Nais alerts¶
Info
Status: Draft
When developing and operating Nais features, we often need to add alerts so we're able to respond quickly if something unexpected or undesirable should happen.
This document describes how we currently do alerting in Nais.
Alerting in Nais¶
We use Slack as the delivery mechanism for alerts, similar to what we provide for the teams.
The primary channel for alerts is #naas-alerts. This channel is monitored by the whole team during working hours, and by Naisvakt 24/7.
Levels of criticality¶
With the exception of the info
level, all alerts entering the channel are handled by Naisvakt.
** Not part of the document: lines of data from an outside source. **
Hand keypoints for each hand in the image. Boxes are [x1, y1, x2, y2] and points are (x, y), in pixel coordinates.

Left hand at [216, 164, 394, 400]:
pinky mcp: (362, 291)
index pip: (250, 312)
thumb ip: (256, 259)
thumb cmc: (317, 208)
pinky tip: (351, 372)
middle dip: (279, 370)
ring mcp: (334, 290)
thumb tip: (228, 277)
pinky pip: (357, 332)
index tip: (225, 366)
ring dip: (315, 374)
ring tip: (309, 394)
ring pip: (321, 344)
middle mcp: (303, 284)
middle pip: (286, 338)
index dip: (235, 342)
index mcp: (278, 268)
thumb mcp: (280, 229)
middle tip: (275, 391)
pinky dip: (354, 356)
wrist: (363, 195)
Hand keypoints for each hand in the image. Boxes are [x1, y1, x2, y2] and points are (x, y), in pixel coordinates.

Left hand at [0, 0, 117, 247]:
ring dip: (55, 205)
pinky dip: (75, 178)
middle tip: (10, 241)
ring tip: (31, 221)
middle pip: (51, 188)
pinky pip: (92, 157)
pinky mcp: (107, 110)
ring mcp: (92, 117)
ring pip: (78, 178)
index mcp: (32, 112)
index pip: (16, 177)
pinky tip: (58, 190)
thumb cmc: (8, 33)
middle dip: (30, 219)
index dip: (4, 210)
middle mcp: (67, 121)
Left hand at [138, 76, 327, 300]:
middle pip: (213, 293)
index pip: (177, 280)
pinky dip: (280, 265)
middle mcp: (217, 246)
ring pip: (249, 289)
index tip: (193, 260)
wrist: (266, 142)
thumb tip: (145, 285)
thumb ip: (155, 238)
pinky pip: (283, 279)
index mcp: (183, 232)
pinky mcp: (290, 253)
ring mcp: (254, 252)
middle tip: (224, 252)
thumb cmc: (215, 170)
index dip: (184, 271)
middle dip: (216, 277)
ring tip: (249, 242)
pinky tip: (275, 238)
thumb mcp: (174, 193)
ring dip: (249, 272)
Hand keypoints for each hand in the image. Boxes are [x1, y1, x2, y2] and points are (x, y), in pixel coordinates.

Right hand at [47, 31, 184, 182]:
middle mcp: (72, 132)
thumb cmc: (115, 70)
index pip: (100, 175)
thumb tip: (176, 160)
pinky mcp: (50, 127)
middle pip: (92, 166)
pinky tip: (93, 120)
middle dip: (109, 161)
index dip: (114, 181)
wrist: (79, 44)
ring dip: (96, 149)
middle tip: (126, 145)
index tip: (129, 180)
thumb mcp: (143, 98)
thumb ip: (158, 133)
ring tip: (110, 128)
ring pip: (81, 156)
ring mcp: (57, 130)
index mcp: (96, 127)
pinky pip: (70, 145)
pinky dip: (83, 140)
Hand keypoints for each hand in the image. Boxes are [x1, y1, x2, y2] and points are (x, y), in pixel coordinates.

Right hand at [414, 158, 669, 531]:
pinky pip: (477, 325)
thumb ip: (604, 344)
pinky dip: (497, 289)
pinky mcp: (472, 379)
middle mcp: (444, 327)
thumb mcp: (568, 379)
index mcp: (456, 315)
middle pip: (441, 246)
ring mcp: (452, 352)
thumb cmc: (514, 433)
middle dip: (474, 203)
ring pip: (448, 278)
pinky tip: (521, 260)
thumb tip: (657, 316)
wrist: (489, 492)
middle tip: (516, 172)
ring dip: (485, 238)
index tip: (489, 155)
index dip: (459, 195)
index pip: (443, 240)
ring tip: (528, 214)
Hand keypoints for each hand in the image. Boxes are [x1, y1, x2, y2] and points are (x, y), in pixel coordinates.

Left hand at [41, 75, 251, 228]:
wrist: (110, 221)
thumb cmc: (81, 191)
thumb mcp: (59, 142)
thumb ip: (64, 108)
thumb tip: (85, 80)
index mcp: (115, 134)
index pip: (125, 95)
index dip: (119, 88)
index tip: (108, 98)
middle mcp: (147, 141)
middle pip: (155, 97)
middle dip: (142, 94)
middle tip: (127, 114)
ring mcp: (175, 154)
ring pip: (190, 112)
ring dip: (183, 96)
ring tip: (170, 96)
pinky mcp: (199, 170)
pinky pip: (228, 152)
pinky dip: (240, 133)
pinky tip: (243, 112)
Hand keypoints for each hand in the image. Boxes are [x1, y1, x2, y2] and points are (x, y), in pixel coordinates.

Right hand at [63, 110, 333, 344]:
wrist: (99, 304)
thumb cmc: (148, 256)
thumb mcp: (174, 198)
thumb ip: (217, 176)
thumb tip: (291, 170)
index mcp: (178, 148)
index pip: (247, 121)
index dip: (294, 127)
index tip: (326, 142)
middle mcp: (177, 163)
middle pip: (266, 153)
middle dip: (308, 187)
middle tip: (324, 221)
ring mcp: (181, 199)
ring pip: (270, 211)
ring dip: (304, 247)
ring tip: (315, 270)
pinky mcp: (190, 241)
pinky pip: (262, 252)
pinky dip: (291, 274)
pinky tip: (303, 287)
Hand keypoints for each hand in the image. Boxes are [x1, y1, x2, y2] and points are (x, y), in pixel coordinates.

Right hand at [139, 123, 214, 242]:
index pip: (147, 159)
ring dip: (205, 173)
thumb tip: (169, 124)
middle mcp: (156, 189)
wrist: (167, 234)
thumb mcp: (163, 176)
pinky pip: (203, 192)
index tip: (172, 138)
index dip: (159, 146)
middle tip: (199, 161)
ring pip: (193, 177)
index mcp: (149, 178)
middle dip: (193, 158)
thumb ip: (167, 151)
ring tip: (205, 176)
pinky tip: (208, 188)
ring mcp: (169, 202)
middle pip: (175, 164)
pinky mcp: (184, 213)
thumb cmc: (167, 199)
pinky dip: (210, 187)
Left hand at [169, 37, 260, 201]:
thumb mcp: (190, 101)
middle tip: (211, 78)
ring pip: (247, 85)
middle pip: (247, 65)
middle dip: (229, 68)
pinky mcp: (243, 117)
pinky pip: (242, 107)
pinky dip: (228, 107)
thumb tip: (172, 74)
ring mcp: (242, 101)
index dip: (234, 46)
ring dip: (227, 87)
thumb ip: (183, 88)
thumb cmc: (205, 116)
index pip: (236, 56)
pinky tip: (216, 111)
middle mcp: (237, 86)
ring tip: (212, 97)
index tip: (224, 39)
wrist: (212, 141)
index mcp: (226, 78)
Handling an alert means acknowledging it, investigating it or ensuring that the right people are notified.
If the alert does not lead to or require action, and is not info
, the alert must be tuned. Notify the people who created it.
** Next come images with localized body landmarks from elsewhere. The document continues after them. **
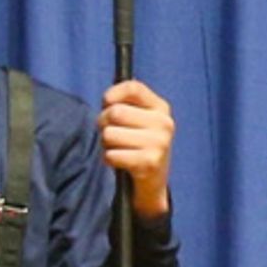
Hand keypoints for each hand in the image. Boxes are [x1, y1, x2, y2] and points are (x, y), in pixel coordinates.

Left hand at [101, 79, 175, 215]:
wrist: (153, 178)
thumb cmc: (137, 143)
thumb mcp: (137, 119)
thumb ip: (124, 104)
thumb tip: (107, 100)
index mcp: (160, 107)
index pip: (133, 88)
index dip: (112, 93)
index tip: (106, 103)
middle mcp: (164, 123)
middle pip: (115, 112)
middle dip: (103, 123)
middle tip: (109, 132)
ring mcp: (159, 143)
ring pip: (110, 134)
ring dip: (105, 143)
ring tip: (116, 147)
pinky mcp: (149, 162)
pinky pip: (111, 155)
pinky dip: (108, 158)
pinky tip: (119, 160)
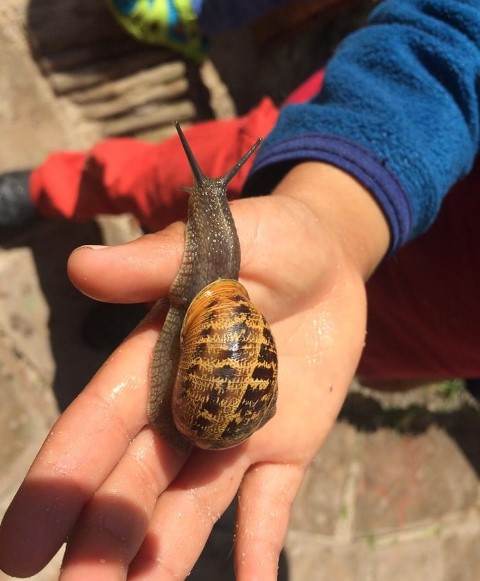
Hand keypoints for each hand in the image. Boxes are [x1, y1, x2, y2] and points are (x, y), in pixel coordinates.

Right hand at [0, 163, 388, 579]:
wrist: (331, 261)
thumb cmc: (271, 238)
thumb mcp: (220, 241)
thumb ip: (157, 263)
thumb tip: (81, 267)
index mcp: (159, 356)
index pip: (102, 422)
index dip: (62, 479)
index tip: (20, 548)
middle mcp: (187, 404)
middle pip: (140, 478)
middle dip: (107, 535)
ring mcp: (239, 429)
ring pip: (194, 502)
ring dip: (166, 555)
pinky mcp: (289, 443)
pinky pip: (272, 502)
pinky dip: (261, 546)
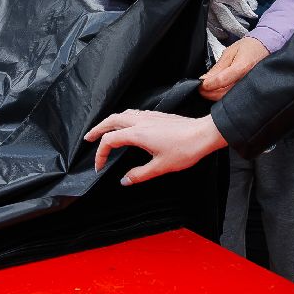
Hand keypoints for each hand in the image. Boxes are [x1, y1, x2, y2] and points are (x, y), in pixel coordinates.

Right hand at [86, 110, 226, 184]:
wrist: (204, 134)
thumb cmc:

It's important that we have control over and continuously work to tune alerts to avoid false positives and unnecessary work - leading to alert fatigue.
In the PrometheusRules
resource you use spec.groups[].rules[].labels.severity
to set the level, and spec.groups[].rules[].labels.ping: nais-vakt
if the alarm needs to notify the Naisvakt.
Critical w/Naisvakt tag¶
Must be handled immediately, and will wake Naisvakt (and probably anyone in close proximity) at night. Ensure that the alert is critical enough to warrant this.
Examples: Deploy canary failing
, Connectivity tests failing
.
Critical¶
Should be handled immediately during waking hours (not necessary to wake Naisvakt at night). Use for errors that are critical for the service itself but not for the end users.
Examples: Backup failing
Warning¶
Should be handled at next available opportunity.
Examples: Disk usage above 80%
, Certificate expiring in 14 days
Info¶
Informational alerts that do not require immediate action/handling, but are important to know about.
Examples: etcd latency alert
, we can't do anything about it, but it's good to know.